- Born: Athanassios Spyridon Fokas 30 June 1952 (age 74) Cefalonia, Greece
- Education: Imperial College (B.S., 1975); Caltech (Ph.D., 1979); University of Miami School of Medicine (M.D., 1986);
- Known for: Fokas method Calogero–Degasperis–Fokas equation Fokas–Lenells equation
- Awards: Naylor Prize Aristeion Prize in Sciences of the Academy of Athens (2004) New Year's list of honours (2005) of the President of the Hellenic Republic Commander of the Order of the Phoenix (2005) Professorial Fellow of Clare Hall (2005) Aristeion Prize of the Bodossaki Foundation jointly with D. Christodoulou (2006) Guggenheim Fellowship (2009) Fellow of the European Academy of Sciences (2010) Honorary Doctorate of Sciences – Technical University of Crete (2004) Honorary Doctorate of Mathematics – University of Patras (2004) Honorary Doctorate of Applied Mathematics and Physical Sciences – Technical University of Athens (2005) Honorary Doctorate in Mathematics – University of Athens (2006) Honorary Doctorate of Computer Engineering and Telecommunications – University of Western Macedonia (2007) Honorary Doctorate in Material Science – University of Ioannina (2012) Honorary Doctorate in Electrical and Computer Engineering – Democritus University (2018)
- Scientific career
- Fields: Mathematics Engineering Medicine
- Workplaces: Clarkson University Imperial College London University of Cambridge University of Southern California
- Doctoral advisor: Paco Axel Lagerstrom

= Athanassios Fokas =

Greek mathematician (born 1952)

Athanassios Spyridon Fokas (Αθανάσιος Σπυρίδων Φωκάς; born 30 June 1952) is a United Kingdom–based Greek academic, educator and scientist, with degrees in Aeronautical Engineering and Medicine.

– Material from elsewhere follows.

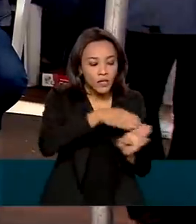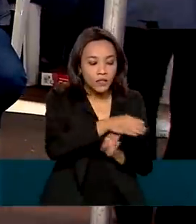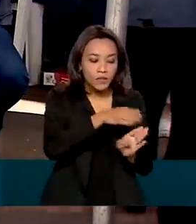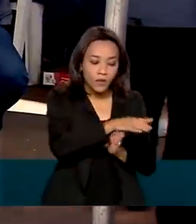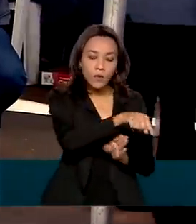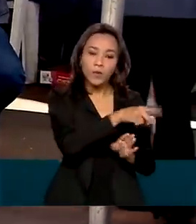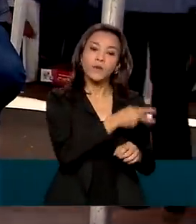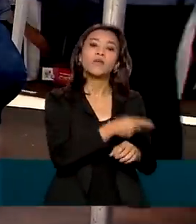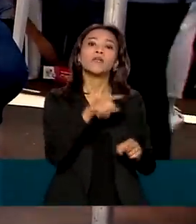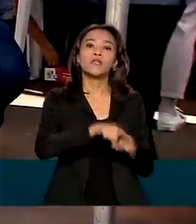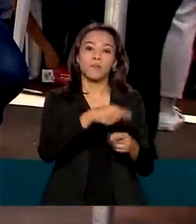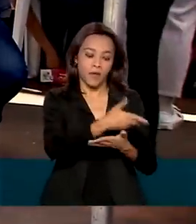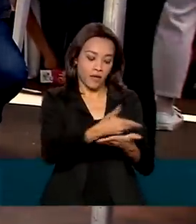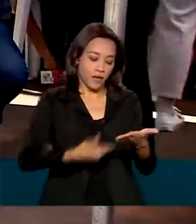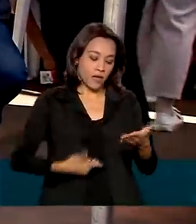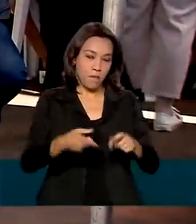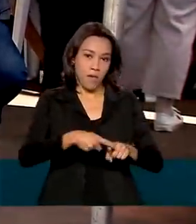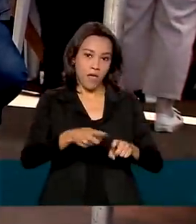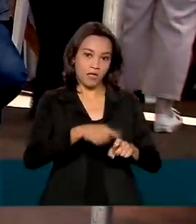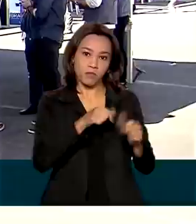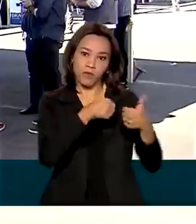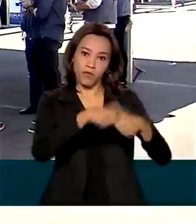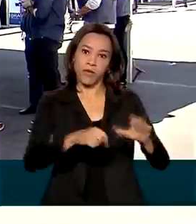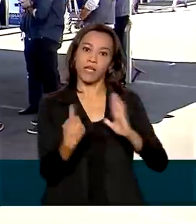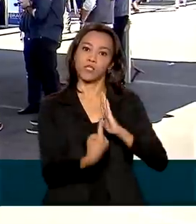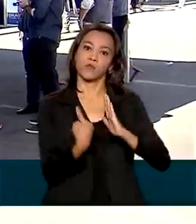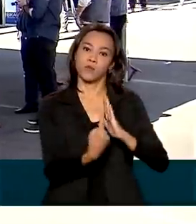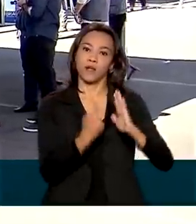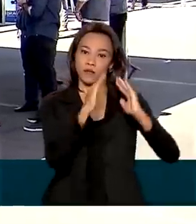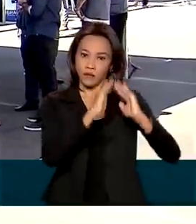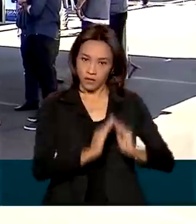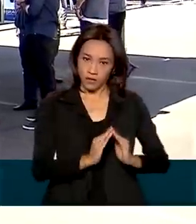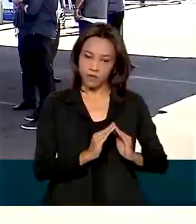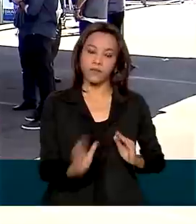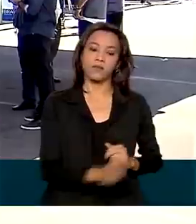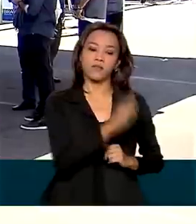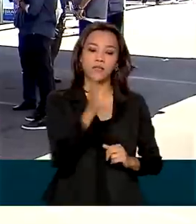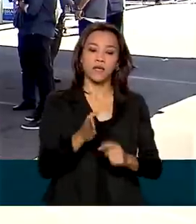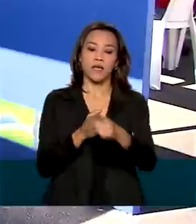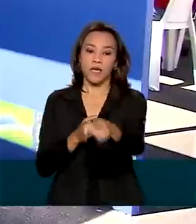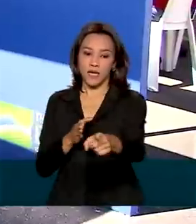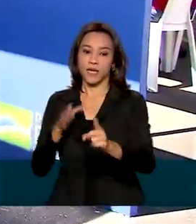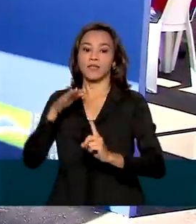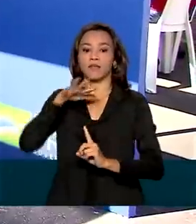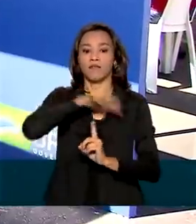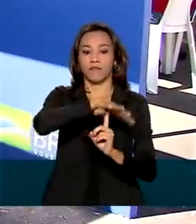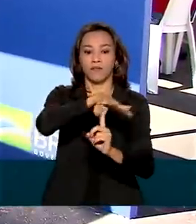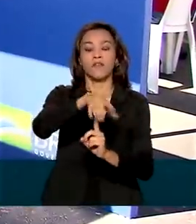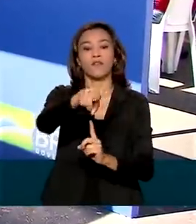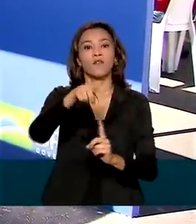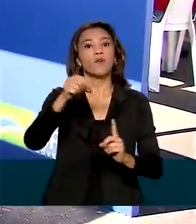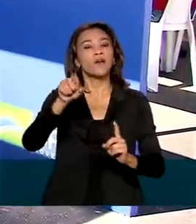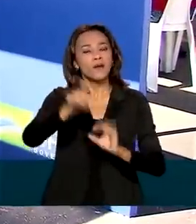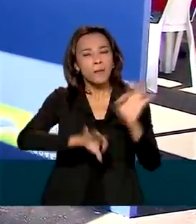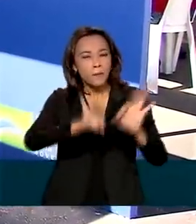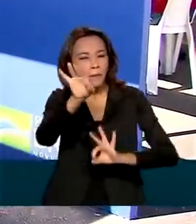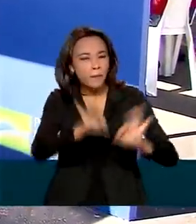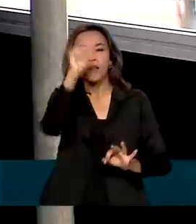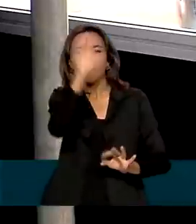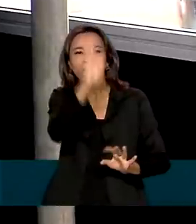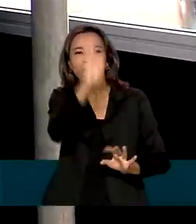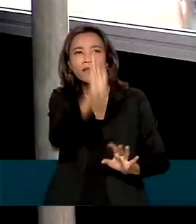e um atestado médico para isolamento. O evento foi o pontapé inicial para o Plano Nacional de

Since 2002, he is Professor of Nonlinear Mathematical Science in the
Department of Applied Mathematics and Theoretical Physics (DAMTP) at the University of Cambridge.

==Education==
Fokas earned a BS in Aeronautics from Imperial College in 1975 and a PhD in Applied mathematics from Caltech in 1979. His dissertation, Invariants, Lie-Backlund Operators and Backlund Transformations, was written under the direction of Paco Axel Lagerstrom. He subsequently attended the Miller School of Medicine at the University of Miami, earning his medical degree in 1986.

==Career==
After medical school, Fokas was appointed Professor and Chair of the Department of Mathematics and Computer Science at Clarkson University in 1986. From there, he moved to Imperial College in 1996 to a Chair of Applied Mathematics. Since 2002, he holds the Professorship of Nonlinear Mathematical Science (2000) in the Department of Applied Mathematics and Theoretical Physics at the University of Cambridge, a professorship established in the year 2000 for a single tenure. He was elected a Member of the Academy of Athens in 2004 and a professorial fellow of Clare Hall, Cambridge in 2005.

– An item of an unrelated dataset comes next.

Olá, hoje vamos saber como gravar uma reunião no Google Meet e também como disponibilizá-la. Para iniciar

===Research contributions===
Fokas has written about symmetries, integrable nonlinear PDEs, Painlevé equations and random matrices, models for leukemia and protein folding, electro-magneto-enchephalography, nuclear imaging, and relativistic gravity. Also, he has introduced a new method for solving boundary value problems known as the Fokas method.

I. M. Gelfand, a mathematician, who has also written about biology, in the citation for the Aristeion prize, wrote Fokas is now a very rare example of a scientist in the style of the Renaissance".

==Awards==
Fokas received the Naylor Prize from the London Mathematical Society in 2000. He was awarded a Guggenheim Fellowship (2009). He was awarded a Blaise Pascal Medal and elected to the Mathematics section of Academia Europaea in 2023. He was elected as a Fellow of the American Mathematical Society in the 2024 class of fellows.

==Personal life==
Fokas is married to Regina Karousou-Fokas with whom he has two children, Anastasia and Ioanna.

==Books==
- M J Ablowitz and A S Fokas, Complex Variables: Introduction and Applications, Cambridge University Press, second edition (2003)
- A S Fokas, A R Its, A A Kapaev and V Yu Novokshenov, Painlevé Transcendents: A Riemann-Hilbert Approach, AMS (2006)
- A S Fokas, A Unified Approach to Boundary Value Problems , CBMS-SIAM (2008)
- A S Fokas and B. Pelloni, eds, Unified Transform for Boundary Value Problems: Applications and advances, SIAM (2015).